Egyptian Sketches

This is the title page from a series of six "sketches" created by Gillray in response to the French invasion of Egypt by Napoleon Bonaparte that began in July 1798.

Taking off from an earlier print, Supposed to be a Correct Representation of a Mamaluke Chief where Gillray pretended that his work was derived from "a Sketch by a French Officer," Gillray here develops an even more elaborate persona. The six sketches that follow, he claims, are "extracted from the Portfolio of an ingenious young Artist, attached to the Institut National at Cairo, which was found on board a [French] Tartane intercepted on its Voyage to Marseilles."

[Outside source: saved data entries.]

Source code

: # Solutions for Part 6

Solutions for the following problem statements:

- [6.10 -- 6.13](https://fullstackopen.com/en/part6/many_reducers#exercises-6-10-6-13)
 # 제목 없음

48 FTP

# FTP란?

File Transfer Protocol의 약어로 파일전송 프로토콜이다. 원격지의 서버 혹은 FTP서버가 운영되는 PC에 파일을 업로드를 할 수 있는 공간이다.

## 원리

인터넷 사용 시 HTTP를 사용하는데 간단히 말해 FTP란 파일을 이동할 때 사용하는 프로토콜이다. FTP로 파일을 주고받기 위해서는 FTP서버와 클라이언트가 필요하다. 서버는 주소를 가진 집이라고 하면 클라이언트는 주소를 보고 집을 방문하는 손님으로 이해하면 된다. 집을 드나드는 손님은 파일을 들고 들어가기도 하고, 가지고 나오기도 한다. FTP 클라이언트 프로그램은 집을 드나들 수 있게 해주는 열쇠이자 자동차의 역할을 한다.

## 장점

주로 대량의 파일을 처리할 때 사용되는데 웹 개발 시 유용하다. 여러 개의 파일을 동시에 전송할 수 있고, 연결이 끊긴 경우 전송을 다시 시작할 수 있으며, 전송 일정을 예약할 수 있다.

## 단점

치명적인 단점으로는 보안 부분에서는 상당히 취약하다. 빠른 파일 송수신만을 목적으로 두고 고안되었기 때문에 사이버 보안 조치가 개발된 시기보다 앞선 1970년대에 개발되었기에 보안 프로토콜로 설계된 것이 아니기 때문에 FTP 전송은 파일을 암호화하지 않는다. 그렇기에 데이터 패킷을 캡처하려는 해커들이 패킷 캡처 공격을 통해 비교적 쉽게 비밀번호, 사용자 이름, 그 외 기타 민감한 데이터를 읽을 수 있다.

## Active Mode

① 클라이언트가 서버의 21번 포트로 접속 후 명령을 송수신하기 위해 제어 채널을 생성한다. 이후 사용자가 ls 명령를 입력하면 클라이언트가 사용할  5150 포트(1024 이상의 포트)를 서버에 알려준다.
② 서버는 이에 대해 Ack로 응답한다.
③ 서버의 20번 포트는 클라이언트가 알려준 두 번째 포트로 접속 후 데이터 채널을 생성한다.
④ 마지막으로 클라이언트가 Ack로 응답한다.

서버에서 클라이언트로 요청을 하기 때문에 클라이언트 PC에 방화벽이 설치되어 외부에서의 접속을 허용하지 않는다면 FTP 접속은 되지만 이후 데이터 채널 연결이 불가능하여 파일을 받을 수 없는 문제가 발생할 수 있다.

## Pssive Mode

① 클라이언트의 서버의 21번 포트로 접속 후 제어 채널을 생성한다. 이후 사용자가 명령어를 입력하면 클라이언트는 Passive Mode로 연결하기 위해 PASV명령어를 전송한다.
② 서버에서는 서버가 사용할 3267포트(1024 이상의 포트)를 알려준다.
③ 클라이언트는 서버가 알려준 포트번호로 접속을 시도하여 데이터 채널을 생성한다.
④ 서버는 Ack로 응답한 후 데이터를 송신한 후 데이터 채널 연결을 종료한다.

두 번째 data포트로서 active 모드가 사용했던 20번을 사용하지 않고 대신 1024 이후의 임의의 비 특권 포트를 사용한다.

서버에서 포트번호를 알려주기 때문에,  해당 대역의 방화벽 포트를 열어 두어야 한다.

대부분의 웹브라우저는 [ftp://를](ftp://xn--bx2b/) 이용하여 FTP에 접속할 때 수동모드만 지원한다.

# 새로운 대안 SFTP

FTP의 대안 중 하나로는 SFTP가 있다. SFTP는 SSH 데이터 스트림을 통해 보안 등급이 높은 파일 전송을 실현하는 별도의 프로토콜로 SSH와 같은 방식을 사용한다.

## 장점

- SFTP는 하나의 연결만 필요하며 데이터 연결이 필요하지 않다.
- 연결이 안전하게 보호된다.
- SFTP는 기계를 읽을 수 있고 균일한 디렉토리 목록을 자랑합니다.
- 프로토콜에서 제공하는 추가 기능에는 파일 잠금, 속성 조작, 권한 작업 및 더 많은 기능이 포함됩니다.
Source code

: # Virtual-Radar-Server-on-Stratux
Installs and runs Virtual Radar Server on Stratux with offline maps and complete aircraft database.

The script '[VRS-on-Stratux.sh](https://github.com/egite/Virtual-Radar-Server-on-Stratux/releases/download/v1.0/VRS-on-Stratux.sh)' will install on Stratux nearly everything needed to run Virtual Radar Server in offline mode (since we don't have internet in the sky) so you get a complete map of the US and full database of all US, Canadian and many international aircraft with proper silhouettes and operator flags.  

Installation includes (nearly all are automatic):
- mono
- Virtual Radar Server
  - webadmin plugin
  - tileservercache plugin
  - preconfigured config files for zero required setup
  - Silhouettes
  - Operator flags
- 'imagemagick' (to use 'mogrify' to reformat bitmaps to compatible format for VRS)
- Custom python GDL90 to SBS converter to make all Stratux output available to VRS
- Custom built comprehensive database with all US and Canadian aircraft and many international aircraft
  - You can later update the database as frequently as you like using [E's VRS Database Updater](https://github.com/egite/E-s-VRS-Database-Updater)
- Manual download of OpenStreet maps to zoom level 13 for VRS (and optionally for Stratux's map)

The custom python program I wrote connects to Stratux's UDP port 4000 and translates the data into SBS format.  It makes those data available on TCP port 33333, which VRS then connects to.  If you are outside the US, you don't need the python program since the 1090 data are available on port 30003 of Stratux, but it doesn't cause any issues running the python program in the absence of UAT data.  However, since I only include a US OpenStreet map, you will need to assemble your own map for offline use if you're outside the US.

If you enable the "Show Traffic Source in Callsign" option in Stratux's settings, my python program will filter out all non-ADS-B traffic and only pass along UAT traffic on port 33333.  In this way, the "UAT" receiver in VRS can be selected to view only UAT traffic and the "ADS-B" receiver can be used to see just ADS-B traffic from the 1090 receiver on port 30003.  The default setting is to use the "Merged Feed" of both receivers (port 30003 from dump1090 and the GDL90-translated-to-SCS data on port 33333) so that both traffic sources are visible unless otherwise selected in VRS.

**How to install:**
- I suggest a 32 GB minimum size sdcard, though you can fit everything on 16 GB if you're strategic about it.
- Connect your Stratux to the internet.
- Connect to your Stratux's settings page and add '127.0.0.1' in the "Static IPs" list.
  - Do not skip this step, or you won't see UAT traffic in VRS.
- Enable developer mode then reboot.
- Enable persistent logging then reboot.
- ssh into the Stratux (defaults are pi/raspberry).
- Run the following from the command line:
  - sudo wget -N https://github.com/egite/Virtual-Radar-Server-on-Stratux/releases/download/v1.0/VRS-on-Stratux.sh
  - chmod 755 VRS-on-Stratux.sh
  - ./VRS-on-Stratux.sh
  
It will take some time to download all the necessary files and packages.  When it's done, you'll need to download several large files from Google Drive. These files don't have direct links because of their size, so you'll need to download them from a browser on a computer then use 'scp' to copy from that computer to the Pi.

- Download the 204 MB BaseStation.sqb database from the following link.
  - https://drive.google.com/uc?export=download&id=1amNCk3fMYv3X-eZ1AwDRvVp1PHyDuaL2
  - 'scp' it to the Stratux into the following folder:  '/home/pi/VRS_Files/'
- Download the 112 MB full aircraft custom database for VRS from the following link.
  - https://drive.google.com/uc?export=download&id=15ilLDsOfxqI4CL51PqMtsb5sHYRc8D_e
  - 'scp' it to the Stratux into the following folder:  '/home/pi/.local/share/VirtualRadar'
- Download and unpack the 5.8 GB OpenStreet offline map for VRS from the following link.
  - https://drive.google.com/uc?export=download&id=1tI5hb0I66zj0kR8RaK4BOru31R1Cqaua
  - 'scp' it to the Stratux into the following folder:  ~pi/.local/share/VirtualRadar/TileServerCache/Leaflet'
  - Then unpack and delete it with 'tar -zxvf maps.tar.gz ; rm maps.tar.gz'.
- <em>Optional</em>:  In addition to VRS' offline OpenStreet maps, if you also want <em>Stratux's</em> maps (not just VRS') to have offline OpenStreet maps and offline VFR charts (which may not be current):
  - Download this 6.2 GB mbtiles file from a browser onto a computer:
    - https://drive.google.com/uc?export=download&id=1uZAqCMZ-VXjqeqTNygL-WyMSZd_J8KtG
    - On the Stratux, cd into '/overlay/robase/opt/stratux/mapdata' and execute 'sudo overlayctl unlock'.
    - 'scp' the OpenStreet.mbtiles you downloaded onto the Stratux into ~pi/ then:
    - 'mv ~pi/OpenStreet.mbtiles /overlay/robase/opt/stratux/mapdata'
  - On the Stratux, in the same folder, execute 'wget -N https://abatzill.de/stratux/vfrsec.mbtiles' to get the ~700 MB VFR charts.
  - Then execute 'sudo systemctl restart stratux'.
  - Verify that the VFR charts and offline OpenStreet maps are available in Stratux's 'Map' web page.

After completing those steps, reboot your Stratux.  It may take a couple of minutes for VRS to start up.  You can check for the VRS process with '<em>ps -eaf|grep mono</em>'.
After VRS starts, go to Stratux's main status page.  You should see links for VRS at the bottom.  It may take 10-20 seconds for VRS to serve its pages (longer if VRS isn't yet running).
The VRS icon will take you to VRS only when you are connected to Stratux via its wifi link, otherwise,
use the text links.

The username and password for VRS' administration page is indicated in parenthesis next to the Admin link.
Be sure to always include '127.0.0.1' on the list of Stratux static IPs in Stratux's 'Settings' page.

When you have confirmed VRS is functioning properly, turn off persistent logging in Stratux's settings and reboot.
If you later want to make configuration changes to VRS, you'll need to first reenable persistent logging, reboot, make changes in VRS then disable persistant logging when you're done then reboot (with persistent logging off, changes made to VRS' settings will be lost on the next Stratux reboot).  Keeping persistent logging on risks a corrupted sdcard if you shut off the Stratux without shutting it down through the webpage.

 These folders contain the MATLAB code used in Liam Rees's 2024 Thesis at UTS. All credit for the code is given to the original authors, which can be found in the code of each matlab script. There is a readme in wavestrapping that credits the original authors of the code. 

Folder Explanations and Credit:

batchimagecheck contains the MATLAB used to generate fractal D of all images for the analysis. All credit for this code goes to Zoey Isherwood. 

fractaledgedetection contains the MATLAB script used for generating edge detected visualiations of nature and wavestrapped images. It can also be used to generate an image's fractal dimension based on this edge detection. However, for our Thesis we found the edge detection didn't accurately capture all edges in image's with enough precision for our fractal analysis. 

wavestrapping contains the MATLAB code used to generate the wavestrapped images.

By making his persona an artist attached to the new Institut (as opposed to a common French soldier), Gillray could develop a series of prints closer to his own level of artistic sophistication while at the same time claiming that they represent an accurate record of the French mission in Egypt. Indeed he could even congratulate the French artist for his "Impartiality and Fidelity," and imply that any perceived similarity to English perspectives is a result of the French artist's view of "the flagitious absurdities of his Countrymen in Egypt." And the very real fact that letters from French officers in Cairo had been recently intercepted by the British fleet provided a further hint of plausibility that Gillray must have enjoyed as he created the series.

Egyptian Sketches

Egyptian Sketches [March 12, 1799]
© Trustees of the British Museum

The title page establishes the tone and perspective for the six prints that follow. The stone sphinxes in the foreground have already suffered the fate intended for the rest of the country. They have been at least superficially coopted by the French invaders and now wear the bicorne hats associated with the French army and the tri-color cockade associated with the revolutionaries. In the background a ragged sans-culotte French officer (portrayed as half human and half monkey) ascends the symbol of Egypt, a pyramid, to place a revolutionary bonnet rouge atop its apex.

But if the visual absurdity of all of this were not already apparent, the monkey-man is followed by a naked fool hanging on to his coat tails and waving a fool's marotte with an ass's head. In fact, the title page establishes "asses" as a kind of visual theme in the series; for asses appear in at least four of the seven total prints. Not surprisingly, then, the sketches that follow are closer to comic caricature than satire, portraying foolishness rather than evil. The series is almost unique in Gillray's work in its complete abstention from portrait caricature. And though visually arresting, the prints seem less complex than Gillray's satitric efforts which often cut several ways.

* "Mameluke" is spelled in a variety of ways both by Gillray and by historians, e.g. Mamaluke. Mameluke, Mamlouk, and Mamluk. In the text of my commentary, I will use Mameluke except where I am quoting from a source that spells it otherwise.